**Task item:**
Could you set down exactly the lines in the records below between the line holding "staining of normal" and the line holding "serous cystadenocarcinoma stained", inclusive?

Saved entries
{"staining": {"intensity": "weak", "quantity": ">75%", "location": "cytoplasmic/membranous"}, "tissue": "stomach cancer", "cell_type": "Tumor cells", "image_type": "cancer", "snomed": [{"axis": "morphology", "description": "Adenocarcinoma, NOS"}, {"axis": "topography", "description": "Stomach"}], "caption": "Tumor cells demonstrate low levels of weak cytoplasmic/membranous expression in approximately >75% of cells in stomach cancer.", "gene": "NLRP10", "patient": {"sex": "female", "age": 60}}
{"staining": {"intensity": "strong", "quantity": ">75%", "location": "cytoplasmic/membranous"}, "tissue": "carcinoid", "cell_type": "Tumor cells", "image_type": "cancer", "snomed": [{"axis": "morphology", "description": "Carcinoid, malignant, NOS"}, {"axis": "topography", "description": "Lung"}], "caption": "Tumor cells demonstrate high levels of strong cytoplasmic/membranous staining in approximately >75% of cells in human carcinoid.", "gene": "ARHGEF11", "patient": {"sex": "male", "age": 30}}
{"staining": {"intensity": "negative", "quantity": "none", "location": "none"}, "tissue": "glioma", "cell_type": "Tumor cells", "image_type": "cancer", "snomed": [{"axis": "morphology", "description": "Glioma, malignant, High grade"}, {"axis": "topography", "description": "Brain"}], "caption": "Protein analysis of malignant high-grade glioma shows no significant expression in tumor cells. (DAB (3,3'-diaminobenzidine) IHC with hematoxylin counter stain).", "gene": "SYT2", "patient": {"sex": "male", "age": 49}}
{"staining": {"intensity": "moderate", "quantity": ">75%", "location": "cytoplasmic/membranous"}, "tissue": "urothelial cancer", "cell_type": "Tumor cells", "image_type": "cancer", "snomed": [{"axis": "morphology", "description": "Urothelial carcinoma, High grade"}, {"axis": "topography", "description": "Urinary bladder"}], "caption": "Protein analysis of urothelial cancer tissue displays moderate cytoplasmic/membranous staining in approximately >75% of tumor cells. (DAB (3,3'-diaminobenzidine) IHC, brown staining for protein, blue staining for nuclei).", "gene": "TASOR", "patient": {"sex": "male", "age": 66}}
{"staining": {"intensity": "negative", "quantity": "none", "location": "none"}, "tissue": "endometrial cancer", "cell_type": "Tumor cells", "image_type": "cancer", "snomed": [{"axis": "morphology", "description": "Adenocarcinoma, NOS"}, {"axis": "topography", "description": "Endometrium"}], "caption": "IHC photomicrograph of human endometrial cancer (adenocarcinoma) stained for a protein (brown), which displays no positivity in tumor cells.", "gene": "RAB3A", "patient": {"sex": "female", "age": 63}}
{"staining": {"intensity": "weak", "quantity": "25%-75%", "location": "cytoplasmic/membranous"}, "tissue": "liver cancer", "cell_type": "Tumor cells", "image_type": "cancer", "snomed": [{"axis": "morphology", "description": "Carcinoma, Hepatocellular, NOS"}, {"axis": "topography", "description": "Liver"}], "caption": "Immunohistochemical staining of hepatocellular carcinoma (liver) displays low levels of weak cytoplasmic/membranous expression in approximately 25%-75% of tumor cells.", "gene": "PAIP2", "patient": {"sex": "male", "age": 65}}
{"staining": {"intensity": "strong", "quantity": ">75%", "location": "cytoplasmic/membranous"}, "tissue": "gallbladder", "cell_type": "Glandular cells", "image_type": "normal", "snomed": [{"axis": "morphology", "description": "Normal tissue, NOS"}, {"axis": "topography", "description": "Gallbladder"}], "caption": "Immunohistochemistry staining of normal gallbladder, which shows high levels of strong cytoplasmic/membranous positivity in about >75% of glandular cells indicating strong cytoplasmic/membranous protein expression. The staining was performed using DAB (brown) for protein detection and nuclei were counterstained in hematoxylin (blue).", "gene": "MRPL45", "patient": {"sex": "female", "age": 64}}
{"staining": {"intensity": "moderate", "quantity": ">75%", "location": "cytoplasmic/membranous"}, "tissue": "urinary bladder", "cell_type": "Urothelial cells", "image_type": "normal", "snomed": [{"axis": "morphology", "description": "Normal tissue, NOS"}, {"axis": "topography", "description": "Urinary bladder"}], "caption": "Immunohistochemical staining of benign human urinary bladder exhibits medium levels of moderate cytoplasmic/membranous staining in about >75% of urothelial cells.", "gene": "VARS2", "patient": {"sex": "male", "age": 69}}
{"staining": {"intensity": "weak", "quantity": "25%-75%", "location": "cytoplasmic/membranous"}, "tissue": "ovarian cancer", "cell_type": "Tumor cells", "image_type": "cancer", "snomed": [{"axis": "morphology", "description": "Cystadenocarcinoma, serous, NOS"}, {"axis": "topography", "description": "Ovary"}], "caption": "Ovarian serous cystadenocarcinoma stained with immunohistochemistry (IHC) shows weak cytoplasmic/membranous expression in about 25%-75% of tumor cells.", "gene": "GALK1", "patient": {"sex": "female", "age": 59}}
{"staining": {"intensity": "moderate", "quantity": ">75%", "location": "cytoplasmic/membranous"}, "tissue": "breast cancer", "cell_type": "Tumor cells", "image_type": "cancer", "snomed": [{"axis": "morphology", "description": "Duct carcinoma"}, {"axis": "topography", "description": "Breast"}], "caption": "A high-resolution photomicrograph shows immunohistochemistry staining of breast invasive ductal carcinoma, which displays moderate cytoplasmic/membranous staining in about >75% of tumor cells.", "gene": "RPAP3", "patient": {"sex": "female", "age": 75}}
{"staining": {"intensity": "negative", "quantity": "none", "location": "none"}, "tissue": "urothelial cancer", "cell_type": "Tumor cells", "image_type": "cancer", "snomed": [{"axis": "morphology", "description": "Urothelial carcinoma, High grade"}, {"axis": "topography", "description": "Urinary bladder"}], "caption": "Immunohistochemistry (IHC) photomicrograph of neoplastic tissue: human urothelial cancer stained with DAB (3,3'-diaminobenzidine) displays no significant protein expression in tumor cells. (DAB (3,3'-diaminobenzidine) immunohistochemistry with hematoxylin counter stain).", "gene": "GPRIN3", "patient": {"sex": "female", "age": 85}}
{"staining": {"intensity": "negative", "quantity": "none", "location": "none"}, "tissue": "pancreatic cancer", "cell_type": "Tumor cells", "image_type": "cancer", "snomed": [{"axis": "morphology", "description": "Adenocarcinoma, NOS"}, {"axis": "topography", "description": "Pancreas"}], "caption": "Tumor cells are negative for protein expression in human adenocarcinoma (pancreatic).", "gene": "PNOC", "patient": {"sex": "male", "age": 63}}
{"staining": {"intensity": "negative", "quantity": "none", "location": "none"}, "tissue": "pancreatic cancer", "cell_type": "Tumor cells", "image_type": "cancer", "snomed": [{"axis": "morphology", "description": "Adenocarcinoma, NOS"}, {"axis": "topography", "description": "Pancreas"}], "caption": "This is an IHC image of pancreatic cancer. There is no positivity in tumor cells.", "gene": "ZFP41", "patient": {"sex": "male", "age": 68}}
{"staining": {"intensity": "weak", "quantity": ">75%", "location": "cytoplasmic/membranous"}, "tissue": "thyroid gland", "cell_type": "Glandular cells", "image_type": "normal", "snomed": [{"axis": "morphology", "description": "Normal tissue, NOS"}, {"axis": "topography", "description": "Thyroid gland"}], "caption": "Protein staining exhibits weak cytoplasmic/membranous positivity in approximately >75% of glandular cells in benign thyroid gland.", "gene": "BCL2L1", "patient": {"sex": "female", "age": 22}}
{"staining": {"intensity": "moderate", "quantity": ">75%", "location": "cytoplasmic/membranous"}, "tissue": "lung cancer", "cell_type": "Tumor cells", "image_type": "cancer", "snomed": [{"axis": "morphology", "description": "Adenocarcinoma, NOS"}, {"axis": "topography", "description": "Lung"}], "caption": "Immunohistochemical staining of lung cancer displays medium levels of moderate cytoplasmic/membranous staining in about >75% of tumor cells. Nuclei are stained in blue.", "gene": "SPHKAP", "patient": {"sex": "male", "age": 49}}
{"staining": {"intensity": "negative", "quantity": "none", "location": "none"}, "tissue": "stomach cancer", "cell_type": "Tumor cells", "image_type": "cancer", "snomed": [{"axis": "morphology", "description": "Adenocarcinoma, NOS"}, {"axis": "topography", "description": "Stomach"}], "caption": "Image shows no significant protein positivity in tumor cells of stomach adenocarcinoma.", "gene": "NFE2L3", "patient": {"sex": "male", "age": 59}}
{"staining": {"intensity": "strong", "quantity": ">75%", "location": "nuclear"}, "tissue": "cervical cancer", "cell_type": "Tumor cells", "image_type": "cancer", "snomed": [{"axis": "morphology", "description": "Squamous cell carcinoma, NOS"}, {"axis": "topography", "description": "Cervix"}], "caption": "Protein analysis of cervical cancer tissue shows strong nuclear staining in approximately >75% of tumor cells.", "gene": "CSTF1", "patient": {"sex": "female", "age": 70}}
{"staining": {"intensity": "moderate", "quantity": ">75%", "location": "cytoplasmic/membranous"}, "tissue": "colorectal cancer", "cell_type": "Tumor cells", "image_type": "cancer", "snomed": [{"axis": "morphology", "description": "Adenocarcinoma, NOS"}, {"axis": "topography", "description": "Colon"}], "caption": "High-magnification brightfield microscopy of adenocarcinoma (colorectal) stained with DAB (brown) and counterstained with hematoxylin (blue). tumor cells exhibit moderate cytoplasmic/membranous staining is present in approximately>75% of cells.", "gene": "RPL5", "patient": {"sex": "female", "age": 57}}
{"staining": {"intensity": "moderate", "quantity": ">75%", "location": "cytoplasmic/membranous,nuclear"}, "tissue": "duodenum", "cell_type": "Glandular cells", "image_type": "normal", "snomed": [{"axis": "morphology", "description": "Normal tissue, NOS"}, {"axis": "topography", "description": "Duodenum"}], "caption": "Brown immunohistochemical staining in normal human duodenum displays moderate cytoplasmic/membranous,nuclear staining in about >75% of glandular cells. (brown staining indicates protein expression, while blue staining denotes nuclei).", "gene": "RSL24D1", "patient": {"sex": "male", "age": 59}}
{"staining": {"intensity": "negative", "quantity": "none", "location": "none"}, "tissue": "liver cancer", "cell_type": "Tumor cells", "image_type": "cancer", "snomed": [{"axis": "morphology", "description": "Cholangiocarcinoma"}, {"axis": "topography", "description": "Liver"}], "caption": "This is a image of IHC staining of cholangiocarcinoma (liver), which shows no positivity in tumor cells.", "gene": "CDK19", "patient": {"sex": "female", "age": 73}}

**Task result:**
{"staining": {"intensity": "strong", "quantity": ">75%", "location": "cytoplasmic/membranous"}, "tissue": "gallbladder", "cell_type": "Glandular cells", "image_type": "normal", "snomed": [{"axis": "morphology", "description": "Normal tissue, NOS"}, {"axis": "topography", "description": "Gallbladder"}], "caption": "Immunohistochemistry staining of normal gallbladder, which shows high levels of strong cytoplasmic/membranous positivity in about >75% of glandular cells indicating strong cytoplasmic/membranous protein expression. The staining was performed using DAB (brown) for protein detection and nuclei were counterstained in hematoxylin (blue).", "gene": "MRPL45", "patient": {"sex": "female", "age": 64}}
{"staining": {"intensity": "moderate", "quantity": ">75%", "location": "cytoplasmic/membranous"}, "tissue": "urinary bladder", "cell_type": "Urothelial cells", "image_type": "normal", "snomed": [{"axis": "morphology", "description": "Normal tissue, NOS"}, {"axis": "topography", "description": "Urinary bladder"}], "caption": "Immunohistochemical staining of benign human urinary bladder exhibits medium levels of moderate cytoplasmic/membranous staining in about >75% of urothelial cells.", "gene": "VARS2", "patient": {"sex": "male", "age": 69}}
{"staining": {"intensity": "weak", "quantity": "25%-75%", "location": "cytoplasmic/membranous"}, "tissue": "ovarian cancer", "cell_type": "Tumor cells", "image_type": "cancer", "snomed": [{"axis": "morphology", "description": "Cystadenocarcinoma, serous, NOS"}, {"axis": "topography", "description": "Ovary"}], "caption": "Ovarian serous cystadenocarcinoma stained with immunohistochemistry (IHC) shows weak cytoplasmic/membranous expression in about 25%-75% of tumor cells.", "gene": "GALK1", "patient": {"sex": "female", "age": 59}}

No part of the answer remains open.